Here were today’s stats:

Time: 41 minutes (warmed up for 5, ran 30, cooled down for 6’ish)

Distance: 3 miles (ran from 0.25-2.68 or almost 2.5 miles without stopping!)

Calories: about 360 (realistically, more like 300)

It was tough at times, but once I got past the 1 mile mark, I knew I could keep going. I could’ve done the whole three today I think, but I ran out of time and wanted to adequately cool down. I have meetings set up with my running partner for the next three days and then Friday I’m either going to take off or cross-train.

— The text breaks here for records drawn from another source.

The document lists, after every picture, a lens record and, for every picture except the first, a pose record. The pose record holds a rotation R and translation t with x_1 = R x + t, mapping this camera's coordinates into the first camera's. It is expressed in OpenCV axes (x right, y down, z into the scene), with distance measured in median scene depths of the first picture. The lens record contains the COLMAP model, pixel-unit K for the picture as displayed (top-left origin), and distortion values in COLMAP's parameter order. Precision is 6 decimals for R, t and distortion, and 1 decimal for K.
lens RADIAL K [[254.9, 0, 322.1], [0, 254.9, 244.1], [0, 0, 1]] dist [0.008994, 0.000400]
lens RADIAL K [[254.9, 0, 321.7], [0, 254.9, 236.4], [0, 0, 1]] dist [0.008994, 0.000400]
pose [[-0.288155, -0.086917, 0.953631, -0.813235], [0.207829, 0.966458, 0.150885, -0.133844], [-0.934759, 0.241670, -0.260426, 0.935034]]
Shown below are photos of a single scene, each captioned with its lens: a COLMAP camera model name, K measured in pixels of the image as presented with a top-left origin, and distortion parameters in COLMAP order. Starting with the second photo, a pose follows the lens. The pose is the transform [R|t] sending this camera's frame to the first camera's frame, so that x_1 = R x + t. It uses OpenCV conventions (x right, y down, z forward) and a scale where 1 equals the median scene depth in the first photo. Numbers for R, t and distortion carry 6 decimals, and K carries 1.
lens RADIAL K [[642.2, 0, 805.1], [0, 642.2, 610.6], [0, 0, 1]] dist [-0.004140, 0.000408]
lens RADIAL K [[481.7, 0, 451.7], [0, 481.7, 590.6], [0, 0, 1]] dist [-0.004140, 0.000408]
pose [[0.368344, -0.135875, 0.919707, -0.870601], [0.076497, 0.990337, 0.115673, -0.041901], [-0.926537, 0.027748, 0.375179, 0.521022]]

Yoga would be great too!

On tonight’s agenda:

  • Epidemiology class @ 4:30
  • Dinner (not exactly sure what yet but it will include some brown rice!)
  • Dishes (please let the hubby have emptied the dishwasher, please!)
  • Laundry (switch the loads around, plus put some away)
  • Yoga (20 minutes)
  • “24”

Not necessarily in that order, except for class & dinner, haha. Have any of you all ever taken an epidemiology class? It’s way more challenging than I thought and doesn’t really apply to what I’m most interested in but it is a requirement for a program I might follow so I’m pushing through 😉

Hope you all survived Monday ok, see you tomorrow!